Knowing – Saying – Doing Gap

Our leadership workshops are uniquely designed to help reduce the knowing – saying – doing gap. Because of this, many a time we receive feedback that our workshops were thought-provoking, eye-opening, and reflective. In this short article, we explain this process in some detail.

The Knowing – Saying – Doing Gap refers to the disconnect between what individuals know, what they say, and what they actually do. It highlights the disparity between knowledge, intentions, and actions.

In many of our workshops, participants may possess knowledge and are aware of what needs to be done; but they may struggle to put that knowledge into practice. Through our ‘mirroring’ process, we build this awareness around this gap.

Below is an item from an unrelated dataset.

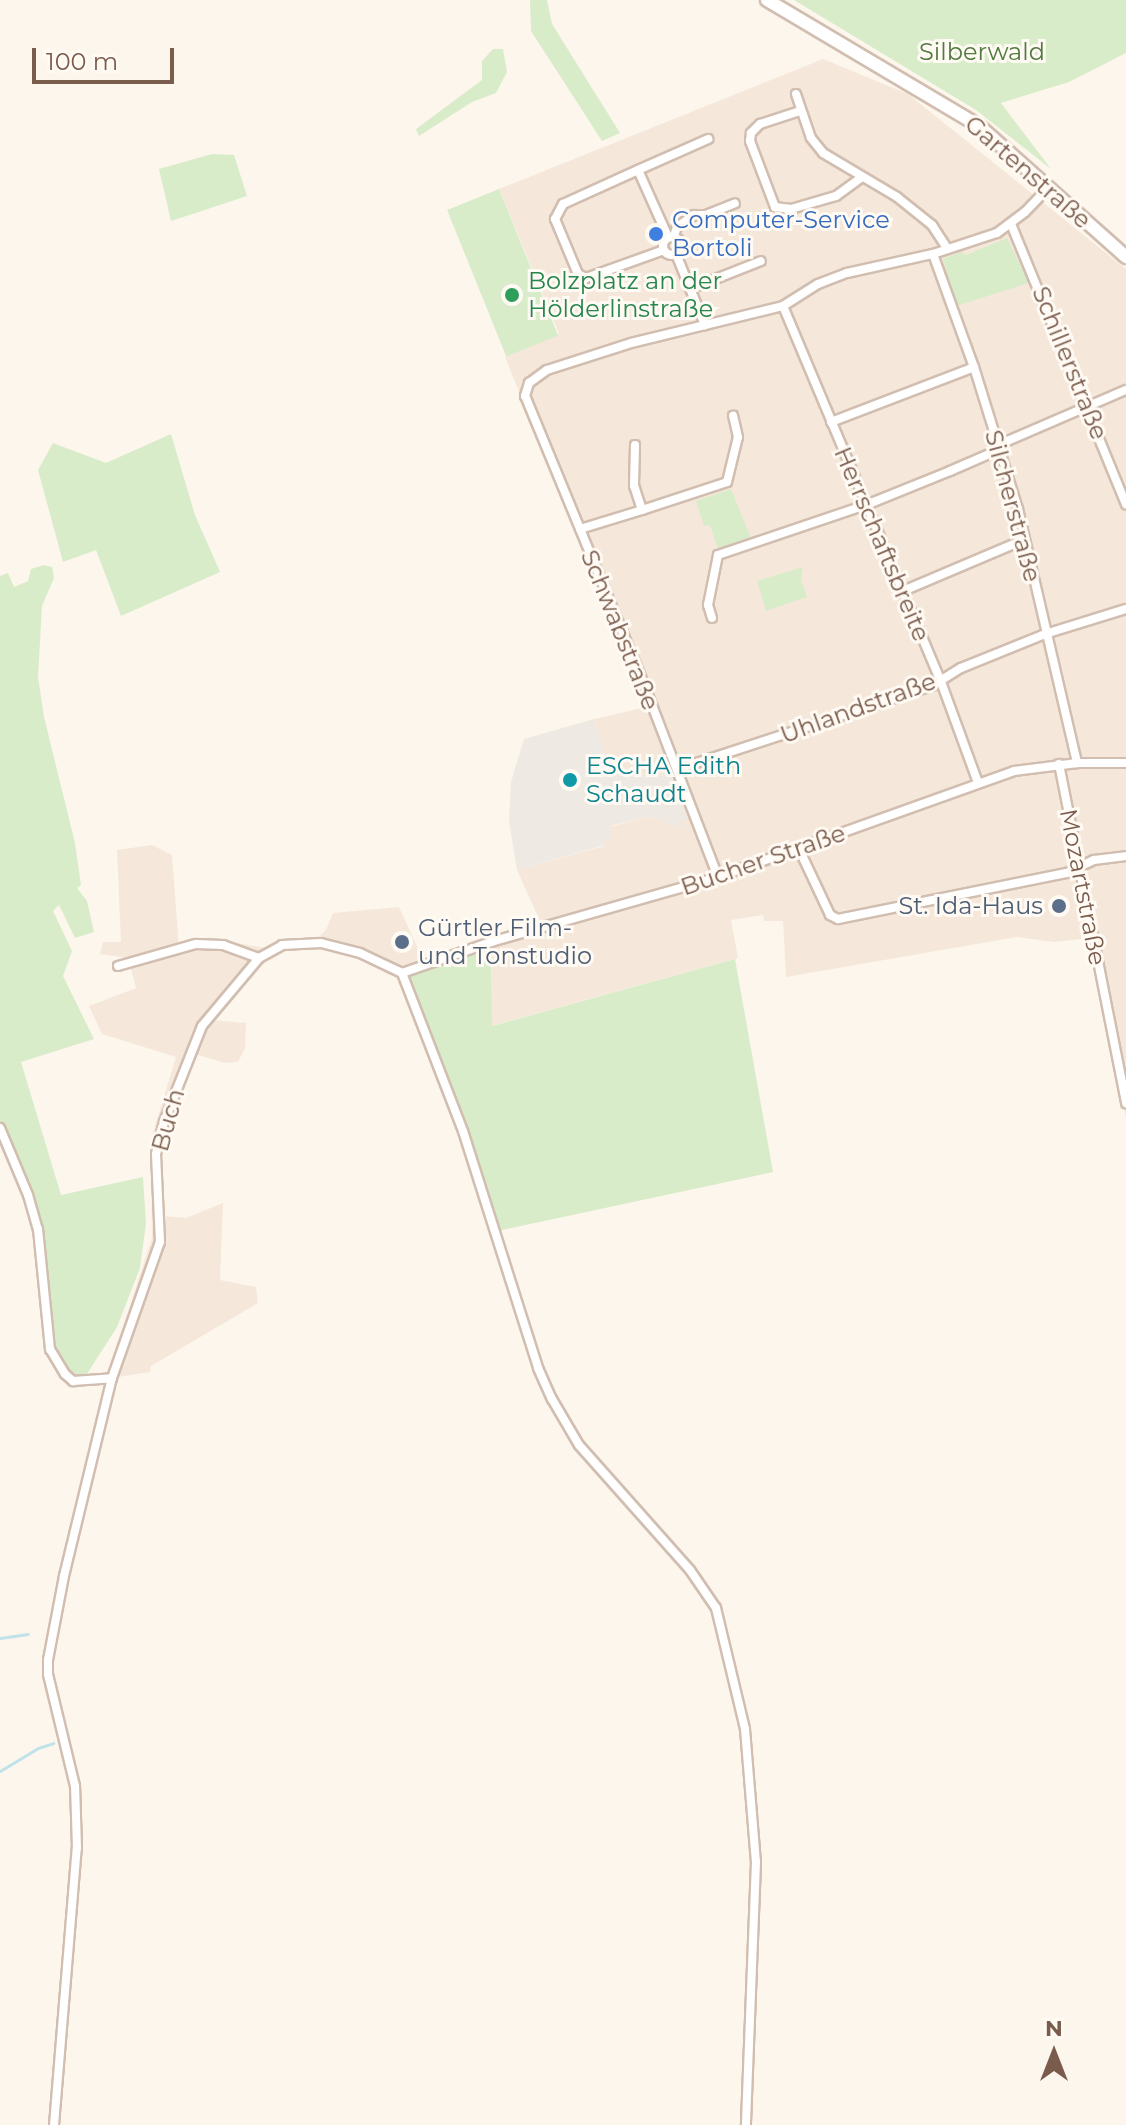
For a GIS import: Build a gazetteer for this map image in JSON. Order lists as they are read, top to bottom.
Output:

For example, someone may know the importance of exercising regularly for their health (Knowing), they may express their intention to start a workout routine (Saying), but they may struggle to actually follow through and consistently engage in physical activity (Doing). In the context of leadership, many know and say that leading from the front and being a role model is essential; but they often miss turning up on time or sticking to their timely commitments. It adversely affects the professional standing of the individual.

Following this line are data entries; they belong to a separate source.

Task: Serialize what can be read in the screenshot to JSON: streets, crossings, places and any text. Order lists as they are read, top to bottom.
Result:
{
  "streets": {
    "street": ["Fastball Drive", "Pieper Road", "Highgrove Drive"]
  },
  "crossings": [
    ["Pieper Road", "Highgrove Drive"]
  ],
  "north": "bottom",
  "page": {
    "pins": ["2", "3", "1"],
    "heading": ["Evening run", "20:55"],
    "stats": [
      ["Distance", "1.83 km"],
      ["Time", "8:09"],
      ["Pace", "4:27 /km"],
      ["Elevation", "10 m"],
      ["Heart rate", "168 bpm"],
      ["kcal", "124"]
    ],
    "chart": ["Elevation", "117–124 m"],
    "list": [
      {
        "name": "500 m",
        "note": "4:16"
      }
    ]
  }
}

This gap can occur due to various factors such as lack of motivation, external constraints, or conflicting priorities. Bridging the Knowing – Saying – Doing Gap requires a combination of self-awareness, motivation, and effective strategies. It involves aligning one’s intentions with their actions and finding ways to overcome barriers that hinder the translation of knowledge into behavior.

Our workshop methodology focuses exactly on bridging the gap while ensuring ample privacy for self reflection. The result is usually a participant who is more self aware and who takes greater ownership for personal growth. Since the change is triggered from within, it is owned and more sustainable.